Es una pared enorme que se levanta del mar. En la pared los colectivos, los autos, las motos, trepan como hormigas lentísimas intentando llegar al cielo.
El cielo es plano, casi plano, corre el viento suave de agosto, caliente de agosto, húmedo del egeo, azul en los ojos de la gente, las cúpulas de las iglesias.
Serpeanteando entre las rutas angostas, porque todo en el cielo es tortuoso, rebuscado, apenas arrinconado contra el borde del final, nos deslizamos mirando el reloj, pasando las playas de arena negra y aguas oscuras y transparentes en una contradicción que la naturaleza no sabe resolver aun, se va la tarde, el sol ha decretado su ausencia hasta mañana y tenemos que llegar antes de que se lo trague el horizonte.

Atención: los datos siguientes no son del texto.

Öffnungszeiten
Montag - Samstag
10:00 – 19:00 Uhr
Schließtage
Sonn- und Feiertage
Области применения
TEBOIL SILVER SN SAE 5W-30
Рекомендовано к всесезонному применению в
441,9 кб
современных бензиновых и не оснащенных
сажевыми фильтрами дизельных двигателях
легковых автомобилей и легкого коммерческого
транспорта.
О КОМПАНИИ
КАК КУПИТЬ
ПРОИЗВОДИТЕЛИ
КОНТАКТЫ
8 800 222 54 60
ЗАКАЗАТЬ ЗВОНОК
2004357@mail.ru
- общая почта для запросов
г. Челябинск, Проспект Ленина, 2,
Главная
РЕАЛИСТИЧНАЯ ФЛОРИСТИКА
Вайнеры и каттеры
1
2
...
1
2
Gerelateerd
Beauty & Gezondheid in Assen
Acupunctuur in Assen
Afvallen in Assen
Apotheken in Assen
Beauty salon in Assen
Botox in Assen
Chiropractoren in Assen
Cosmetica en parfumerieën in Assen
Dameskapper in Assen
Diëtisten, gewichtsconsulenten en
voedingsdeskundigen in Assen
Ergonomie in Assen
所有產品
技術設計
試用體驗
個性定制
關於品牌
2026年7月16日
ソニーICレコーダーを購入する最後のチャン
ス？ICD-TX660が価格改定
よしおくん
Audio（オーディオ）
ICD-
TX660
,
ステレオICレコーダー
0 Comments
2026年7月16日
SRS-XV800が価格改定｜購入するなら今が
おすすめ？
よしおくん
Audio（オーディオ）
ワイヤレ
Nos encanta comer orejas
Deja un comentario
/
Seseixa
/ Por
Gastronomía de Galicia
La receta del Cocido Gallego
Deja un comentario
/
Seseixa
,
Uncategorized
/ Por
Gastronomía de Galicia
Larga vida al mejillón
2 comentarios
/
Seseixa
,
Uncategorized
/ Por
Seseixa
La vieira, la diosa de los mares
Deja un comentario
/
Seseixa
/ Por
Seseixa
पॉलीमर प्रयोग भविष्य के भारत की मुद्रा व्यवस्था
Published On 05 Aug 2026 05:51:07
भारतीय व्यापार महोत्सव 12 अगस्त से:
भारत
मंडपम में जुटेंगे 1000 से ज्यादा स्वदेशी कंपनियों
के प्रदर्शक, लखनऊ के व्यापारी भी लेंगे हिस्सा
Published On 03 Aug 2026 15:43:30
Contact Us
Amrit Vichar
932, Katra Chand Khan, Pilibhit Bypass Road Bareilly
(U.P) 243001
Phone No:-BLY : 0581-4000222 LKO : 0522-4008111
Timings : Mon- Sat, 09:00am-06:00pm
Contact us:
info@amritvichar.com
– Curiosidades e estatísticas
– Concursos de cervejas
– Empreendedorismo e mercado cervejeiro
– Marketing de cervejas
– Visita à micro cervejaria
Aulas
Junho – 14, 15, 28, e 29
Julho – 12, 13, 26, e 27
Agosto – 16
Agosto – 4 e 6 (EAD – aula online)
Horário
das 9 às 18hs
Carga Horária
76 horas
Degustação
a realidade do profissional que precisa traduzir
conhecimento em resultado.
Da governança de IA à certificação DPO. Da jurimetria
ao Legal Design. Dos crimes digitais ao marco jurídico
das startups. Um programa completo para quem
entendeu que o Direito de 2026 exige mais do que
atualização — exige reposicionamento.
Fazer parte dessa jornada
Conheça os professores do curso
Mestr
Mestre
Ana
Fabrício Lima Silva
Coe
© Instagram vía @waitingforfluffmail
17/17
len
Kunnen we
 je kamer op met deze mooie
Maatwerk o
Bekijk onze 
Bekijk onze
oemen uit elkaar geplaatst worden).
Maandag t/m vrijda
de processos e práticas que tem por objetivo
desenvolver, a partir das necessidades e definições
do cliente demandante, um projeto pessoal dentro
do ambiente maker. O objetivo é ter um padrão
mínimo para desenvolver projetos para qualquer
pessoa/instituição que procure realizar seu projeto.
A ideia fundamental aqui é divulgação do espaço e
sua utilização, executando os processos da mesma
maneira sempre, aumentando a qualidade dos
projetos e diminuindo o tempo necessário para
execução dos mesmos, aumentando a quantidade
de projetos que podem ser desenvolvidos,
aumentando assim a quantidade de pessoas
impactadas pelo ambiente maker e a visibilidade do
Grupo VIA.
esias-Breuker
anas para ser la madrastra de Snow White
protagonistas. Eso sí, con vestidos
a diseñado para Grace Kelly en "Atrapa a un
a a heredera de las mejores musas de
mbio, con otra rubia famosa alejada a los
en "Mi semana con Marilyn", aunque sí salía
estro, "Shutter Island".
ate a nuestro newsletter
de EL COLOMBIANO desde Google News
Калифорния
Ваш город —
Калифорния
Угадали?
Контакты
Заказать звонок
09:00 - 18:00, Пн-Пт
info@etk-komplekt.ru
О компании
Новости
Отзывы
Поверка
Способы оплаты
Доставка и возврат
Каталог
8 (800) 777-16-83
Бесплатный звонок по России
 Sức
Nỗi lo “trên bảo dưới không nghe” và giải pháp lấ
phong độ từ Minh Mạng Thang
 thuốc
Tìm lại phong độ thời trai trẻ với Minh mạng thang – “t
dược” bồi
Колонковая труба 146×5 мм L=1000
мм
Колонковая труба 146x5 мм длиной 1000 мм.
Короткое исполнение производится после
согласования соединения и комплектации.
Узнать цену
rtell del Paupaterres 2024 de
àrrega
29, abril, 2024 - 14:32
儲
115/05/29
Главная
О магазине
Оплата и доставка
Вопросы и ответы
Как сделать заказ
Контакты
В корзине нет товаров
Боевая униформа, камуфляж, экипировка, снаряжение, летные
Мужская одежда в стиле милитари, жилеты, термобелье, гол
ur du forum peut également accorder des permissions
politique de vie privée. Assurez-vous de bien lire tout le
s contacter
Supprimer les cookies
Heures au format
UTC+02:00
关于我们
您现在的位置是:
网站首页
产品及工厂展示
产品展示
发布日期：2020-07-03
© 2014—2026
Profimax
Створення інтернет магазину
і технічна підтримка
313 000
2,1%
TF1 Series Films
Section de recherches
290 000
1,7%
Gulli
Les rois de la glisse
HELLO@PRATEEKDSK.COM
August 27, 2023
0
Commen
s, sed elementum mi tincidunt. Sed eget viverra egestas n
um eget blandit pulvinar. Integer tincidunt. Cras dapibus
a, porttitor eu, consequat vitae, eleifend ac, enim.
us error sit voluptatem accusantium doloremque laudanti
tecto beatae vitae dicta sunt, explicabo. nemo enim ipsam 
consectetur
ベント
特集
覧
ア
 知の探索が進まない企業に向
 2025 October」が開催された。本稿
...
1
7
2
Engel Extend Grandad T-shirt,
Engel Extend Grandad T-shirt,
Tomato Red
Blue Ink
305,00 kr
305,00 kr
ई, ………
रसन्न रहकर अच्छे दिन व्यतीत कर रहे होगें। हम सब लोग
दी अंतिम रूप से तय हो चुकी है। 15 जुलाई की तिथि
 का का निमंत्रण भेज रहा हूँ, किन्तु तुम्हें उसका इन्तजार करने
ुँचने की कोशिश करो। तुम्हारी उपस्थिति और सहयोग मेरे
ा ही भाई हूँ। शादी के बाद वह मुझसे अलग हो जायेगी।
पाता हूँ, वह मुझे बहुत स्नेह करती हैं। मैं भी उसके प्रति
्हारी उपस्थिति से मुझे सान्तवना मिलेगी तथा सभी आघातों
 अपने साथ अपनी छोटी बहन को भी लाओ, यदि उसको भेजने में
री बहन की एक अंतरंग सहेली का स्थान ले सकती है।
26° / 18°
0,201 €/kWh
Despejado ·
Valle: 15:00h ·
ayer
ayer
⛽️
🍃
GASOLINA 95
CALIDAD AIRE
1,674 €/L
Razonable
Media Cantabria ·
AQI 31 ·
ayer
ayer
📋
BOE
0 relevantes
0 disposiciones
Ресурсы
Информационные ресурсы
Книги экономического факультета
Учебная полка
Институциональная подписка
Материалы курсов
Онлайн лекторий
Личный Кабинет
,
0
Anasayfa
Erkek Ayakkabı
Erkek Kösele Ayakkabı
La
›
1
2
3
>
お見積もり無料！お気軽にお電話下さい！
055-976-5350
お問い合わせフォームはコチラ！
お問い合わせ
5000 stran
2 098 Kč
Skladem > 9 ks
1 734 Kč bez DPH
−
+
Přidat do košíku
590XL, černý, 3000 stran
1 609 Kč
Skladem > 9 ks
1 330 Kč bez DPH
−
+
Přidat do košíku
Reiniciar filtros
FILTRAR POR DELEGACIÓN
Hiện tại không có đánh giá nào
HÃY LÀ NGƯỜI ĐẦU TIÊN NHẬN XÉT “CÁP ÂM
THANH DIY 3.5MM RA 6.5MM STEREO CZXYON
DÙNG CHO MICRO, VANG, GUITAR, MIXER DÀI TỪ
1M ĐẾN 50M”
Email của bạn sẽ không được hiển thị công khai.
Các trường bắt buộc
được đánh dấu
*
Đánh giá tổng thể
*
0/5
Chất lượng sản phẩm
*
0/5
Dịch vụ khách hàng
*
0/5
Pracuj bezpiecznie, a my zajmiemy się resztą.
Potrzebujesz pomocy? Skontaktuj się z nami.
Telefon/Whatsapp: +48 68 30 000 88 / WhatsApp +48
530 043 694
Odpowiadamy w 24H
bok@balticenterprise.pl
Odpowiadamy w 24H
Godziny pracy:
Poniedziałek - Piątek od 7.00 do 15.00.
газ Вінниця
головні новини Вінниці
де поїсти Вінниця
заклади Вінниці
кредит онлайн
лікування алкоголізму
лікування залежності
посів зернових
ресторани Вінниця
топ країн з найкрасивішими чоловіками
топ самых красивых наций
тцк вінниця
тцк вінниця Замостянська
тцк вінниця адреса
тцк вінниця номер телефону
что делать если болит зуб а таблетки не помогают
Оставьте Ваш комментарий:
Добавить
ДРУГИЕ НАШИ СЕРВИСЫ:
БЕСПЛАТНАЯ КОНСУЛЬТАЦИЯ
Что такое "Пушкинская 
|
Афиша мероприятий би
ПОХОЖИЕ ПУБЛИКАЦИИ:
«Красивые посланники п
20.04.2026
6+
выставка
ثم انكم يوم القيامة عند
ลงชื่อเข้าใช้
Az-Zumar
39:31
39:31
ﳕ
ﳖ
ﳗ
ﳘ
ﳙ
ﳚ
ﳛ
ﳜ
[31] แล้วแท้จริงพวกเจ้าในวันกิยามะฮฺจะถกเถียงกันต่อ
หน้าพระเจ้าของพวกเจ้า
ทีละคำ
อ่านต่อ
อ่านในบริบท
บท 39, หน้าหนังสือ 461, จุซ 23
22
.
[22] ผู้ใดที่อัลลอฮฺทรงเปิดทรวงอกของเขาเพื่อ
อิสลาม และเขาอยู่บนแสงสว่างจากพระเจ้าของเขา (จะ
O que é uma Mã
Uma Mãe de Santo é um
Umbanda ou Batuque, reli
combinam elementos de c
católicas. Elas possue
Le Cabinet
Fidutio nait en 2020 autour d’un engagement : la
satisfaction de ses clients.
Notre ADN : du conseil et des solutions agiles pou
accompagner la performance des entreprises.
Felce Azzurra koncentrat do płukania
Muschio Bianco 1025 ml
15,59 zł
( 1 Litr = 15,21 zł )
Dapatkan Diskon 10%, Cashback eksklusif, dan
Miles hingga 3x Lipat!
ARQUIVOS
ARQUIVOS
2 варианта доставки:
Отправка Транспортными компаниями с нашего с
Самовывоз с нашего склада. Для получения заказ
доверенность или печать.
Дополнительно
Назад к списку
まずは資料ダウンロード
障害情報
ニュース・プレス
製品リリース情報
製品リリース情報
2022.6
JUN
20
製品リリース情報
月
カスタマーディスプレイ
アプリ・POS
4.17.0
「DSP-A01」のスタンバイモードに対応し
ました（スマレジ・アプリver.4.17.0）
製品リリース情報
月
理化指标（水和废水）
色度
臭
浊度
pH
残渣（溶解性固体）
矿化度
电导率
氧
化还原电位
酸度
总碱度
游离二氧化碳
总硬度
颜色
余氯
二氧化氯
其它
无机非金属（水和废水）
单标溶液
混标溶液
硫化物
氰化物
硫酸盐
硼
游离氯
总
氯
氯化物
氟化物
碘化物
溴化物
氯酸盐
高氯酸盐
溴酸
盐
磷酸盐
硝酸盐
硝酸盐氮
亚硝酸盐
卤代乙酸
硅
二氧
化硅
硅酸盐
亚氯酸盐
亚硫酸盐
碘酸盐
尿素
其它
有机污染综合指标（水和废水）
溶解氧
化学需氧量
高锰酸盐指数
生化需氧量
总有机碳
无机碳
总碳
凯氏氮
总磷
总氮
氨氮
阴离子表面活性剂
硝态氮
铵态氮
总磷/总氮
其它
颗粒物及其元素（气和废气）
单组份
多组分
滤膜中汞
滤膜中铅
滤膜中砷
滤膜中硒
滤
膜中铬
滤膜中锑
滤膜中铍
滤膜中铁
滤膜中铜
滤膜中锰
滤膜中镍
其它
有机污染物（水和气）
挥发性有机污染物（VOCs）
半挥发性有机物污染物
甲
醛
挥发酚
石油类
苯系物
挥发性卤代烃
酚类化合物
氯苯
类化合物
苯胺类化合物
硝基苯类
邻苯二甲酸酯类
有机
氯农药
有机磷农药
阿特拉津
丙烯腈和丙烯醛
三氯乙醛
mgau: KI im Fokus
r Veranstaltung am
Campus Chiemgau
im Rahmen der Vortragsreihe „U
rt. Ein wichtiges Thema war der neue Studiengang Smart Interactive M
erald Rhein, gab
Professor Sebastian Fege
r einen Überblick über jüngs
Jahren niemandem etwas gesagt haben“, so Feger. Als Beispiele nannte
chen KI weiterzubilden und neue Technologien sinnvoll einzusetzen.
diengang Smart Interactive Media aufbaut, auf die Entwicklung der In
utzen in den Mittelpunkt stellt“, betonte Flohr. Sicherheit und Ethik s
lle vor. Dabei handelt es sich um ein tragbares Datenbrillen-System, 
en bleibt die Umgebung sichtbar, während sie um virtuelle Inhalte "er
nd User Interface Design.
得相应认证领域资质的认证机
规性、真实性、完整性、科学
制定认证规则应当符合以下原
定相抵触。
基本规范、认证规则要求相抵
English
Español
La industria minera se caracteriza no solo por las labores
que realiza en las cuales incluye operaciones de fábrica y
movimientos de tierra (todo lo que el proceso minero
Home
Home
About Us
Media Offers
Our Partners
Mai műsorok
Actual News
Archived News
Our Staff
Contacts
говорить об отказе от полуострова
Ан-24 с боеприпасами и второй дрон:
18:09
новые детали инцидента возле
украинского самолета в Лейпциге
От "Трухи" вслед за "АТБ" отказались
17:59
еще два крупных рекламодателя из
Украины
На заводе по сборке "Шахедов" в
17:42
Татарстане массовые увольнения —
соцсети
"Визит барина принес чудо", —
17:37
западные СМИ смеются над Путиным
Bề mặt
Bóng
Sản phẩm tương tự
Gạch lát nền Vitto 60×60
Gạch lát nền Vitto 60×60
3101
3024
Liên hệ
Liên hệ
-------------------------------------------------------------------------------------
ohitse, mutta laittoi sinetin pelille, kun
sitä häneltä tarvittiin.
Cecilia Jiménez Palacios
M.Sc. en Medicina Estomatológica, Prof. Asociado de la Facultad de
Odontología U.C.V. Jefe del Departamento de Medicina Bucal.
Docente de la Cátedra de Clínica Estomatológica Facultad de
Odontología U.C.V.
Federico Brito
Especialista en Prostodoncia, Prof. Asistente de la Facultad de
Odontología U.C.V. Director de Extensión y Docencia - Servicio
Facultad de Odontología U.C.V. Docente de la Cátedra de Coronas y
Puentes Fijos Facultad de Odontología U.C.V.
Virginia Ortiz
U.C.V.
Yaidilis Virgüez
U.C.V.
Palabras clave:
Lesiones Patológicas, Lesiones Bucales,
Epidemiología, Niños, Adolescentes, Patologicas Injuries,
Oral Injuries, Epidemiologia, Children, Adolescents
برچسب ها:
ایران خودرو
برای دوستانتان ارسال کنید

Ahora el camino sube y se asoma a distintos abismos, abismos amables, de esos que no tendrías problemas que te “traguen”.
Oia es una ciudad en la cima del cielo, tan exuberante, que da miedo que se derrame por las laderas de la caldera de un volcán que ya no existe.
Oia es caminar por callecitas hermosas, mirar, mirar y dejarse conquistar camino al mejor lugar desde donde ver el final, el tremendo final dorado que solo el cielo puede tenernos preparado.
El egeo es un mar orgulloso, lleno de mitología, historia, batallas, amores y desde este atardecer, un pedazo del cielo fundido con mis sueños.